No one could read the first chapter of this book and not finish it. In fact, I've just spent the past two days devouring it from start to finish. It's an entertaining fact-filled romp through the entire history of something that dominates our lives, and that we always think of as entirely modern... and yet the history this book traces goes back nearly 5,000 years.
What I liked best about it was the teasingly thought-provoking idea the author raises: that our computer age could have started over 150 years ago in Victorian England...
According to Jacquard's Web, the Victorian scientist Charles Babbage spent a lifetime building and refining metal calculating cogwheel machines or 'engines' as Babbage called them. The working portions of the Engines he built worked perfectly. As Babbage's friend and colleague Ada Lovelace once said, it was the first time in history that 'wheelwork' had been taught 'to think'. But funding ran out and Babbage died never seeing his calculating engines come to fruition.

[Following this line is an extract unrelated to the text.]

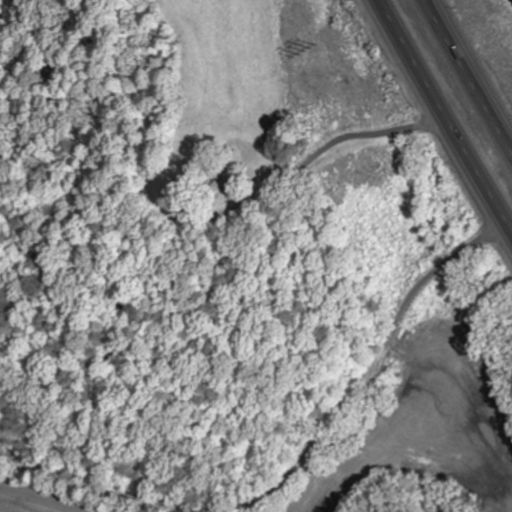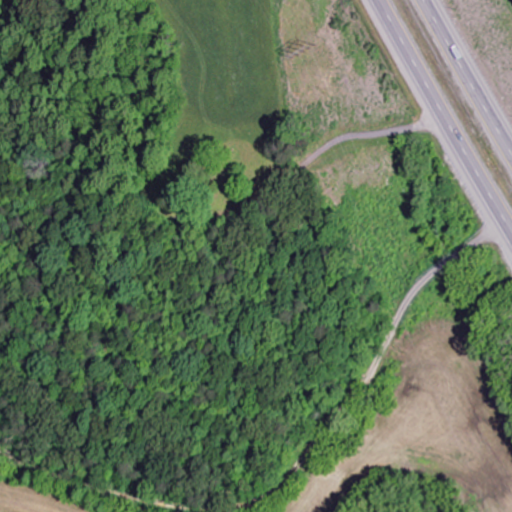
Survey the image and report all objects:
road: (471, 69)
road: (443, 114)
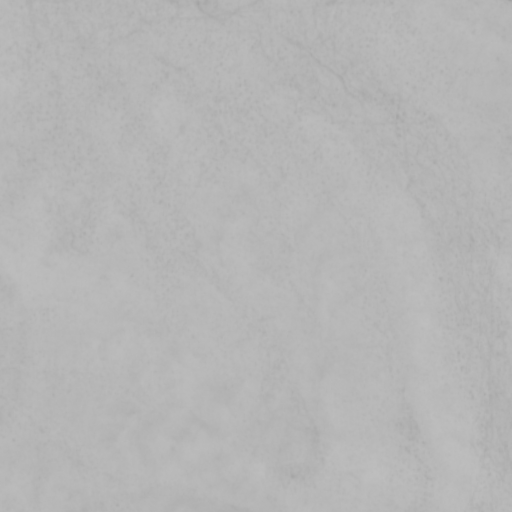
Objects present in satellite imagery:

What I found so incredibly thought-provoking in this book was that in London in 1991 a perfectly working Difference Engine was built from Charles Babbage's plans and drawings. I have seen the Difference Engine in action myself (as the white-gloved engineer cranks the handle, the stacked columns of cogwheels spiral and coalesce beautifully as they perform their mathematical calculations) but I hadn't realised the significance at the time.
According to the author, James Essinger, if Babbage had found the funding to complete his Engines, computers could have come into widespread use in the nineteenth century. Now if that isn't a thought-provoking idea I don't know what is!